Arrange everything from the line containing "order: Polypodiales" down to the end of the records as a Markdown table with the columns No. and Entry, numbering each row and leaving out blank lines.

--- Start ---

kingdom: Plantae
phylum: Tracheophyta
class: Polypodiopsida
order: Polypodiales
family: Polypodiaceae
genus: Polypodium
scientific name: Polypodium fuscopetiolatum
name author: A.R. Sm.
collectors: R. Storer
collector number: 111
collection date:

--- End ---

▶ **Reply to the task**
| No. | Entry |
|---|---|
| 1 | order: Polypodiales |
| 2 | family: Polypodiaceae |
| 3 | genus: Polypodium |
| 4 | scientific name: Polypodium fuscopetiolatum |
| 5 | name author: A.R. Sm. |
| 6 | collectors: R. Storer |
| 7 | collector number: 111 |
| 8 | collection date: |